UNITED STATES

It is no use waiting for external salvation

As recently as the last decade, environmental concerns or the green campus dominated discussions about institutional sustainability in the public and private non-profit tertiary sectors in the United States.

Conserving an institution’s scarce resources and reducing its carbon footprint were and continue to be laudable goals. Unfortunately, one scarce resource – the government subsidies required to sustain the operating budgets of many institutions – was overlooked.

Both public and private non-profit institutions had long assumed that governmental largesse was a secure revenue source.

With recent independent assessments by Bain and Company and Moody’s Investors Service suggesting that as many as a third of the nation’s tuition-dependent institutions are at financial risk, the focus of the sustainability discussion has rapidly changed. At many institutions the green campus goal has been trumped by institutional survival concerns.

Institutional leaders and faculties have been conditioned to rely on a combination of subsidies and tuition fee escalations moderated by enrolment increases to provide the requisite income to balance their operating budgets.

But it does not appear that reliable government subsidies sufficient to sustain many of the tuition-dependent institutions are on the foreseeable horizon. So US institutions continue to rely on tuition increases.

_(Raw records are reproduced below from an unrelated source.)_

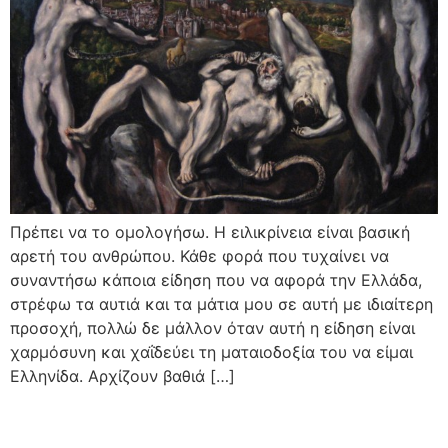
Πρέπει να το ομολογήσω. Η ειλικρίνεια είναι βασική
αρετή του ανθρώπου. Κάθε φορά που τυχαίνει να
συναντήσω κάποια είδηση που να αφορά την Ελλάδα,
στρέφω τα αυτιά και τα μάτια μου σε αυτή με ιδιαίτερη
προσοχή, πολλώ δε μάλλον όταν αυτή η είδηση είναι
χαρμόσυνη και χαΐδεύει τη ματαιοδοξία του να είμαι
Ελληνίδα. Αρχίζουν βαθιά […]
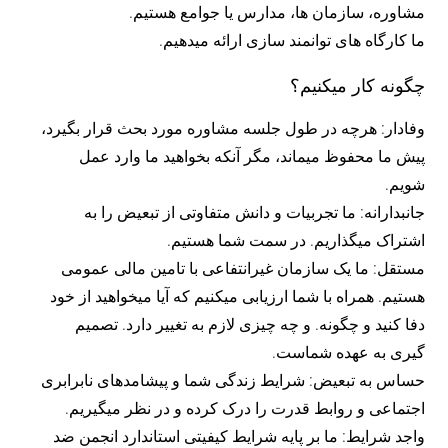
مشاوره، سازمان ها، مدارس یا جوامع هستیم.
ما کارگاه های توانمند سازی ارائه میدهیم.
چگونه کار میکنیم؟
وفادار: هرچه در طول جلسه مشاوره مورد بحث قرار بگیرد،
پیش ما محفوظ میماند، مگر آنکه بخواهید ما وارد عمل
شویم.
جانبدارانه: ما تجربیات و دانش متفاوتی از تبعیض را به
اشتراک میگذاریم. در سمت شما هستیم.
مستقل: ما یک سازمان غیرانتفاعی با تامین مالی عمومی
هستیم. همراه با شما ارزیابی میکنیم که آیا میخواهید از خود
دفا کنید و چگونه. و چه چیزی لازم به تغییر دارد. تصمیم
گیری به عهده شماست.
حساس به تبعیض: شرایط زندگی شما و پیشامدهای نابرابری
اجتماعی و روابط قدرت را درک کرده و در نظر میگیریم.
واجد شرایط: ما بر پایه شرایط کیفیتی استاندارد انجمن ضد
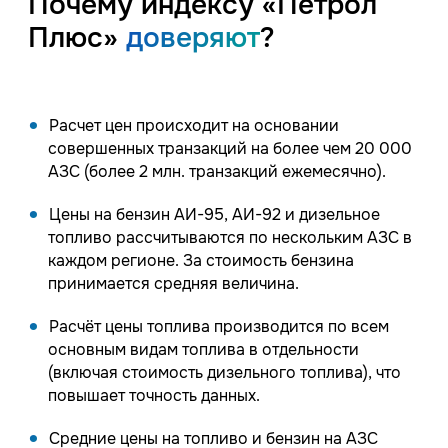
Почему индексу «Петрол
Плюс»
доверяют
?
Расчет цен происходит на основании
совершенных транзакций на более чем 20 000
АЗС (более 2 млн. транзакций ежемесячно).
Цены на бензин АИ-95, АИ-92 и дизельное
топливо рассчитываются по нескольким АЗС в
каждом регионе. За стоимость бензина
принимается средняя величина.
Расчёт цены топлива производится по всем
основным видам топлива в отдельности
(включая стоимость дизельного топлива), что
повышает точность данных.
Средние цены на топливо и бензин на АЗС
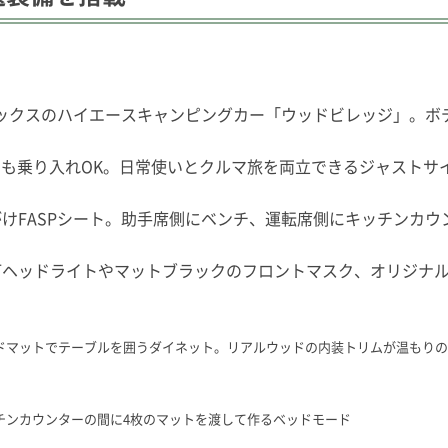
ックスのハイエースキャンピングカー「ウッドビレッジ」。ボ
にも乗り入れOK。日常使いとクルマ旅を両立できるジャスト
けFASPシート。助手席側にベンチ、運転席側にキッチンカ
灯ヘッドライトやマットブラックのフロントマスク、オリジナ
ッドマットでテーブルを囲うダイネット。リアルウッドの内装トリムが温もり
ッチンカウンターの間に4枚のマットを渡して作るベッドモード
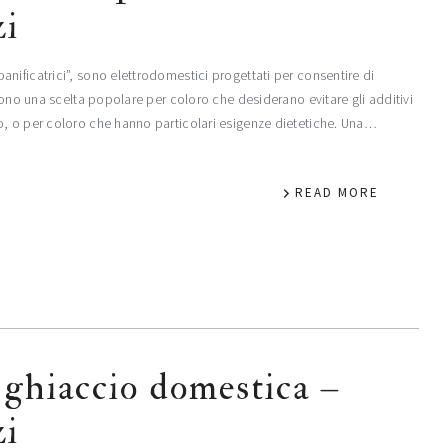
zi
nificatrici”, sono elettrodomestici progettati per consentire di
sono una scelta popolare per coloro che desiderano evitare gli additivi
o, o per coloro che hanno particolari esigenze dietetiche. Una…
READ MORE
 ghiaccio domestica –
zi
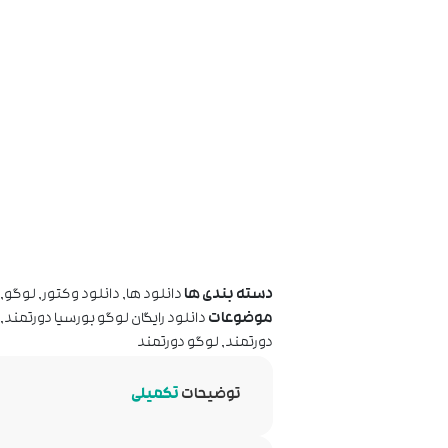
دسته بندی ها
دانلود ها
,
دانلود وکتور
,
لوگو
,
موضوعات
دانلود رایگان لوگو بورسیا دورتمند
,
دورتمند
,
لوگو دورتمند
توضیحات
تکمیلی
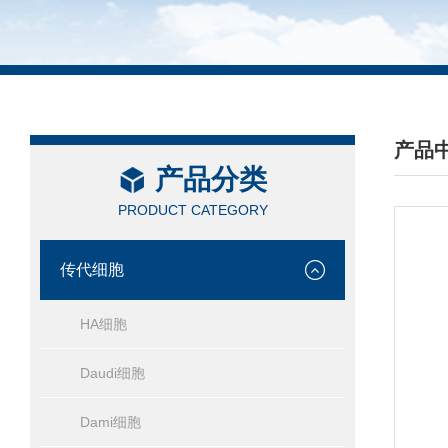
产品
产品分类
/ PRO
PRODUCT CATEGORY
传代细胞
HA细胞
Daudi细胞
Dami细胞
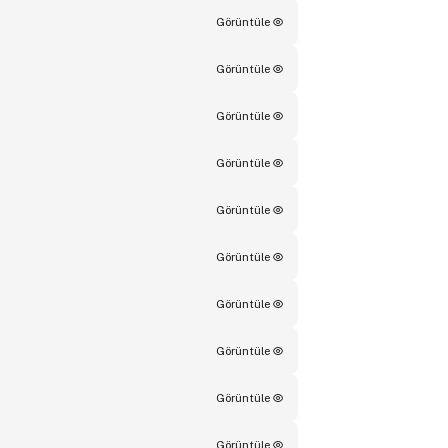
Görüntüle
Görüntüle
Görüntüle
Görüntüle
Görüntüle
Görüntüle
Görüntüle
Görüntüle
Görüntüle
Görüntüle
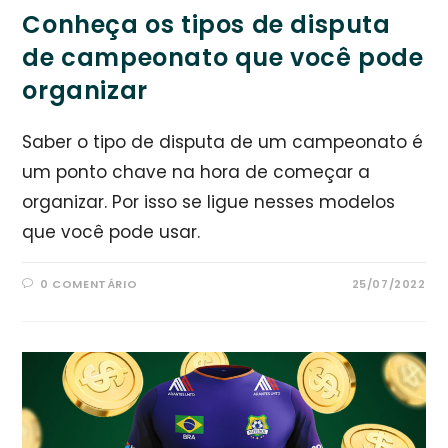
Conheça os tipos de disputa
de campeonato que você pode
organizar
Saber o tipo de disputa de um campeonato é
um ponto chave na hora de começar a
organizar. Por isso se ligue nesses modelos
que você pode usar.
0 COMENTÁRIO
25/07/2022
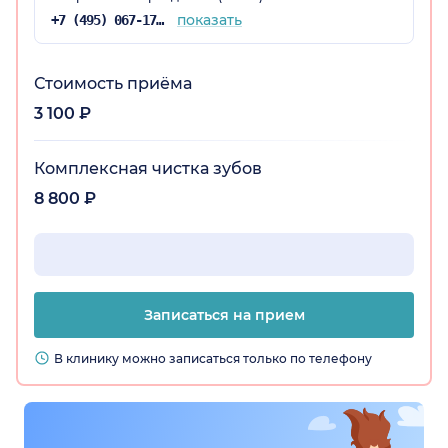
показать
+7 (495) 067-17-60
Стоимость приёма
3 100 ₽
Комплексная чистка зубов
8 800 ₽
Записаться на прием
В клинику можно записаться только по телефону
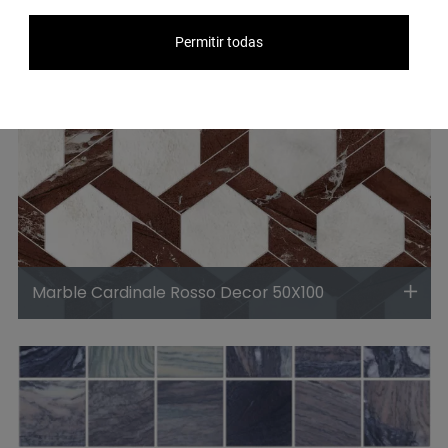
Permitir todas
Marble Cardinale Rosso Decor 50X100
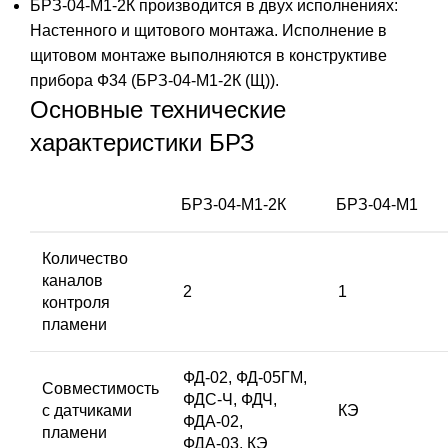
БРЗ-04-М1-2К производится в двух исполнениях:
Настенного и щитового монтажа. Исполнение в
щитовом монтаже выполняются в конструктиве
прибора Ф34 (БРЗ-04-М1-2К (Щ)).
Основные технические
характеристики БРЗ
БРЗ-04-М1-2К
БРЗ-04-М1
Количество
каналов
2
1
контроля
пламени
ФД-02, ФД-05ГМ,
Совместимость
ФДС-Ч, ФДЧ,
с датчиками
КЭ
ФДА-02,
пламени
ФДА-03, КЭ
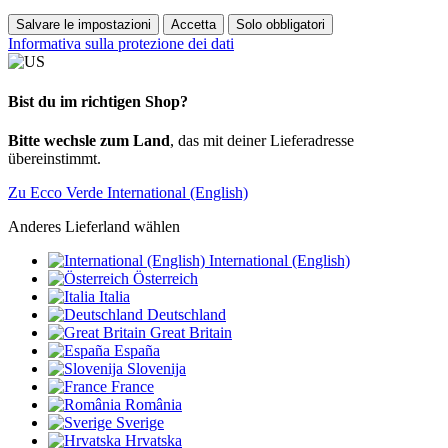
Salvare le impostazioni
Accetta
Solo obbligatori
Informativa sulla protezione dei dati
Bist du im richtigen Shop?
Bitte wechsle zum Land
, das mit deiner Lieferadresse
übereinstimmt.
Zu Ecco Verde International (English)
Anderes Lieferland wählen
International (English)
Österreich
Italia
Deutschland
Great Britain
España
Slovenija
France
România
Sverige
Hrvatska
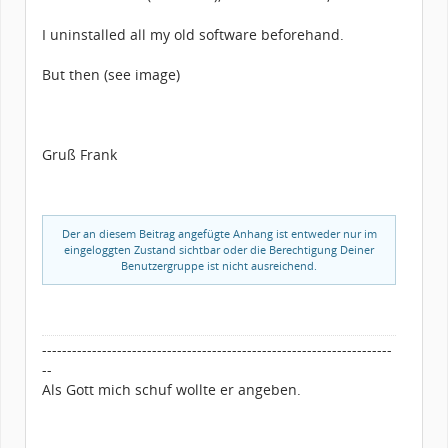
I uninstalled all my old software beforehand.
But then (see image)
Gruß Frank
Der an diesem Beitrag angefügte Anhang ist entweder nur im
eingeloggten Zustand sichtbar oder die Berechtigung Deiner
Benutzergruppe ist nicht ausreichend.
----------------------------------------------------------------------
--
Als Gott mich schuf wollte er angeben.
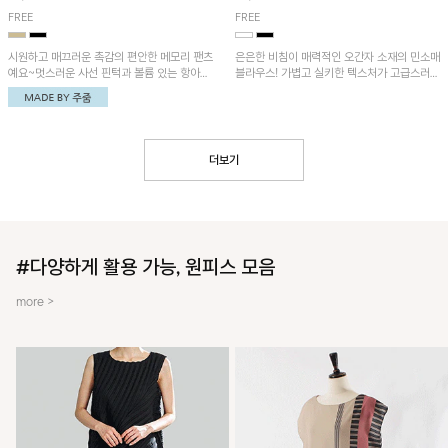
FREE
FREE
시원하고 매끄러운 촉감의 편안한 메모리 팬츠
은은한 비침이 매력적인 오간자 소재의 민소매
예요~멋스러운 사선 핀턱과 볼륨 있는 항아리
블라우스! 가볍고 실키한 텍스처가 고급스러운
핏이 유니크한 아이템!
무드를 더해주며, 벌룬핏 실루엣이 멋스러운
아이템이에요~
더보기
#다양하게 활용 가능, 원피스 모음
more >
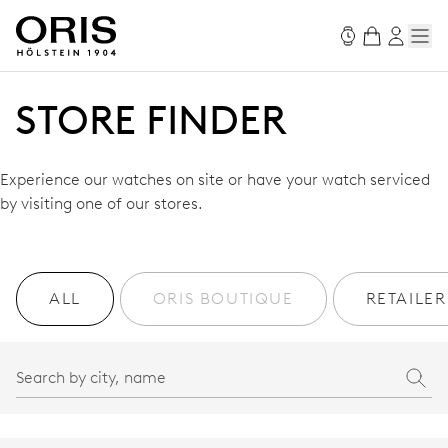
STORE FINDER
Experience our watches on site or have your watch serviced
by visiting one of our stores.
ALL
ORIS BOUTIQUE
RETAILER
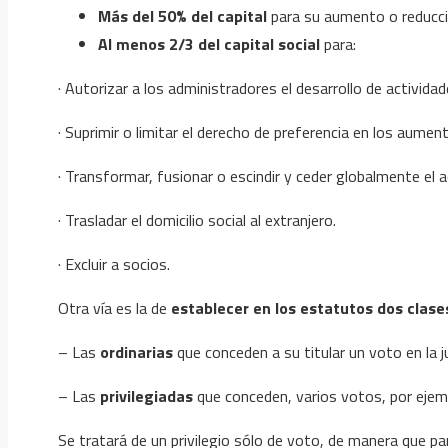
Más del 50% del capital
para su aumento o reducció
Al menos 2/3 del capital social
para:
· Autorizar a los administradores el desarrollo de activida
· Suprimir o limitar el derecho de preferencia en los aument
· Transformar, fusionar o escindir y ceder globalmente el a
· Trasladar el domicilio social al extranjero.
· Excluir a socios.
Otra vía es la de
establecer en los estatutos dos clase
– Las
ordinarias
que conceden a su titular un voto en la j
– Las
privilegiadas
que conceden, varios votos, por ejem
Se tratará de un privilegio sólo de voto, de manera que pa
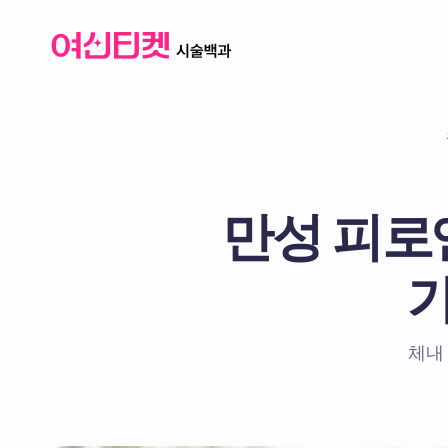
만성 피로엔
가
체내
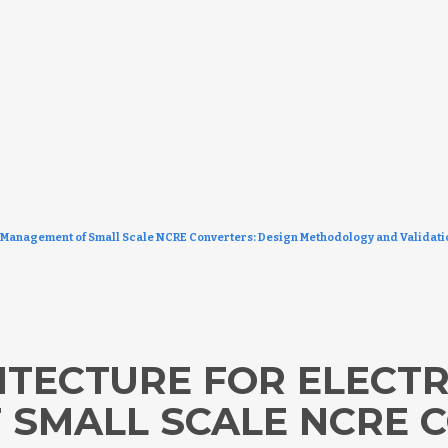
r Management of Small Scale NCRE Converters: Design Methodology and Validati
ITECTURE FOR ELECT
SMALL SCALE NCRE C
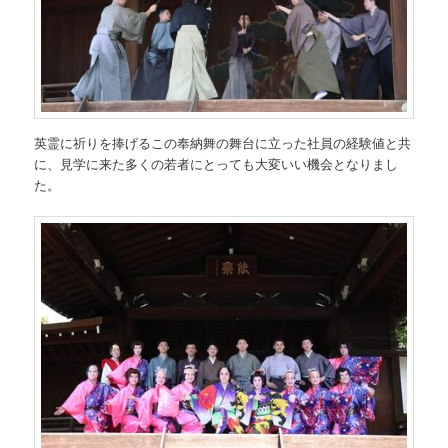
英霊に祈りを捧げるこの奉納舞の舞台に立った社員の経験値と共
に、見学に来た多くの若者にとっても大変いい機会となりまし
た。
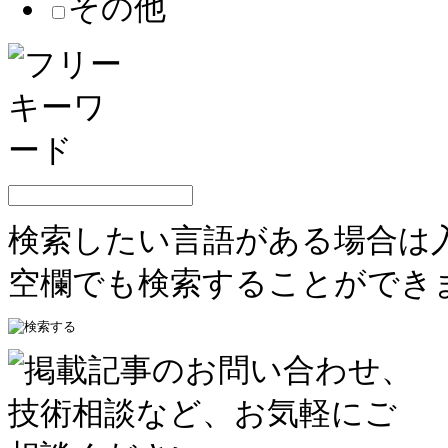
その他
検索したい言語がある場合は
空欄でも検索することができ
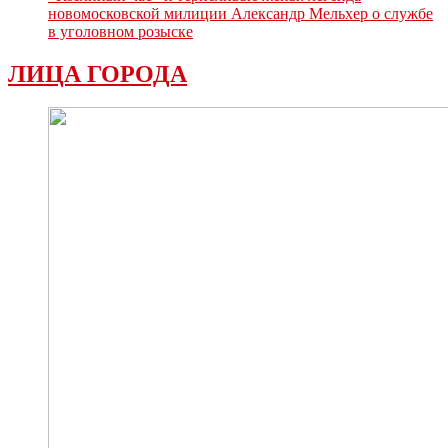
новомосковской милиции Александр Мельхер о службе
в уголовном розыске
ЛИЦА ГОРОДА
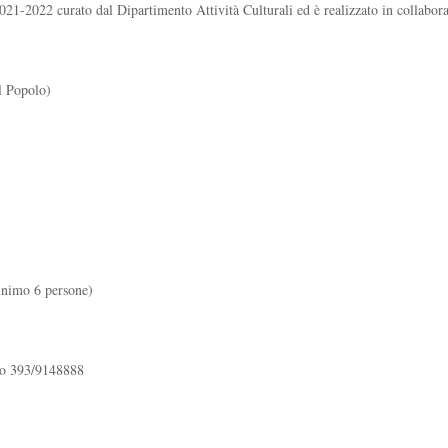
021-2022 curato dal Dipartimento Attività Culturali ed è realizzato in collabo
l Popolo)
inimo 6 persone)
fono 393/9148888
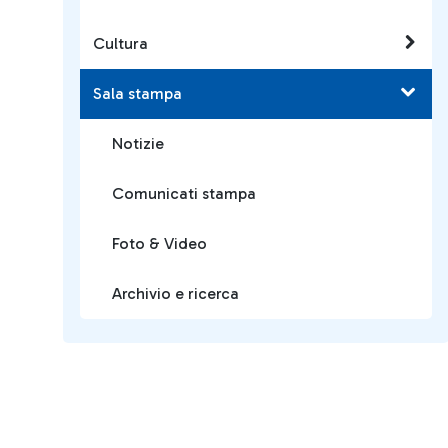
Cultura
Sala stampa
Notizie
Comunicati stampa
Foto & Video
Archivio e ricerca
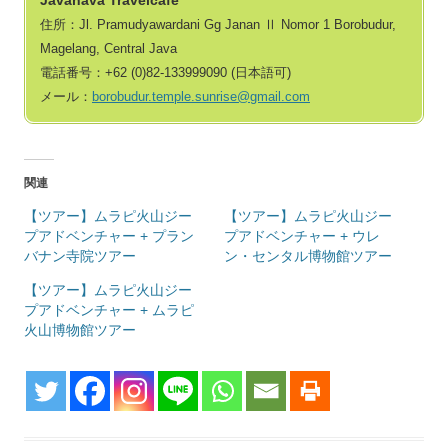
住所：Jl. Pramudyawardani Gg Janan Ⅱ Nomor 1 Borobudur,
Magelang, Central Java
電話番号：+62 (0)82‐133999090 (日本語可)
メール：
borobudur.temple.sunrise@gmail.com
関連
【ツアー】ムラピ火山ジー
【ツアー】ムラピ火山ジー
プアドベンチャー + プラン
プアドベンチャー + ウレ
バナン寺院ツアー
ン・センタル博物館ツアー
【ツアー】ムラピ火山ジー
プアドベンチャー + ムラピ
火山博物館ツアー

The College Board reports that 2013’s average 2.9% fee increase, although the smallest in decades, suggests continuing dependence. While historically moderate, this one-year increase does not foretell a trend towards dramatically lower tuition charges without external prodding.

Two states act

In the last two years two states, Florida and Texas, have provided that stimulus. Florida and Texas governors have challenged their public tertiary institutions to develop and deliver US$10,000 degree programmes. At roughly a quarter of the nation’s average public university fees, these initiatives drew prompt media attention.

Unfortunately, the programmes' substance does not complement their initial hype for three reasons.

One, these attractive tuition programmes are not driven by lower operating costs.

Two, relatively few degree majors have been announced at the targeted price. The cynic might speculate that the goal of drawing enrolment to under-subscribed majors while maintaining revenue flow to the more popular programmes contributed to the selection decisions.

Three, higher admission standards restrict broad accessibility. Here again the cynic might posit a desire to contain revenue lost. Further, I suspect that when they are implemented the cost of delivering these boutique programmes will marginally increase institutional operating costs in the institutions.

Florida’s response is manifested at about two dozen community colleges authorised to offer a number of baccalaureates in addition to the familiar associate degree. To date no Florida public university has responded to the governor’s challenge for a discounted degree.

Those community colleges that have responded have yet to meet their modest initial enrolment goals. These programmes are characterised by relatively high admissions standards relative to their other baccalaureate majors.

Again, the cynic might note that the selection was more of a marketing ploy to bolster low enrolment programmes. Employing tuition waivers to meet the tuition target, these discount degrees are in reality more akin to selective scholarships with costs shifted to other accounts within the institutions.

In Texas, none of the state’s major public universities have responded to the challenge.

The amenable regional universities have announced an array of individually tailored responses. So they too are more accurately labelled cost-shifting schemes paired with selective scholarship.

Some institutions recognise community college and even selected secondary school course work. While the beneficiaries are guaranteed a fixed price that is artificially lower than that charged to their peers, the difference has to be made up some way. The resulting revenue to actual cost difference must be charged to other accounts or written off.

In sum, none of these alternative responses provide a generalisable template that leads to a uniform lower tuition fee charged to all baccalaureate students enrolled at the institution without the institution's sustainability being endangered.

A uniform tuition reduction applying to all students enrolled in all baccalaureate programmes would lead to financial disaster without operating cost reductions being offset.

Conclusions

With federal and state subsidies unlikely to rebound in the near-term, coupled with the public’s growing intolerance of annual tuition fee increases, tuition-dependent institutions have only one viable option in aligning revenues with operating expenses.

If they cannot increase revenues, they must stem the annual growth of the array of operating costs they must bear. Whether driven by the academy’s long-standing norms and-or contractual obligations, curtailing growth in the short term will be difficult, if not impossible.

Many of these costs – such as salaries, benefits and debt service – are fixed in the short term and may require years to de-escalate.

Without a mid- to long-term cost curtailment plan, institutions will sooner or later be forced to take draconian actions that will be viewed as assaults on academic freedom and shared governance.

With 'many oxen to be gored' it will be essential to secure buy-in from the institutions' array of internal and external stakeholders.

Waiting for external salvation is not an option.

* William Patrick Leonard is vice dean of SolBridge International School of Business in Daejeon, Republic of Korea.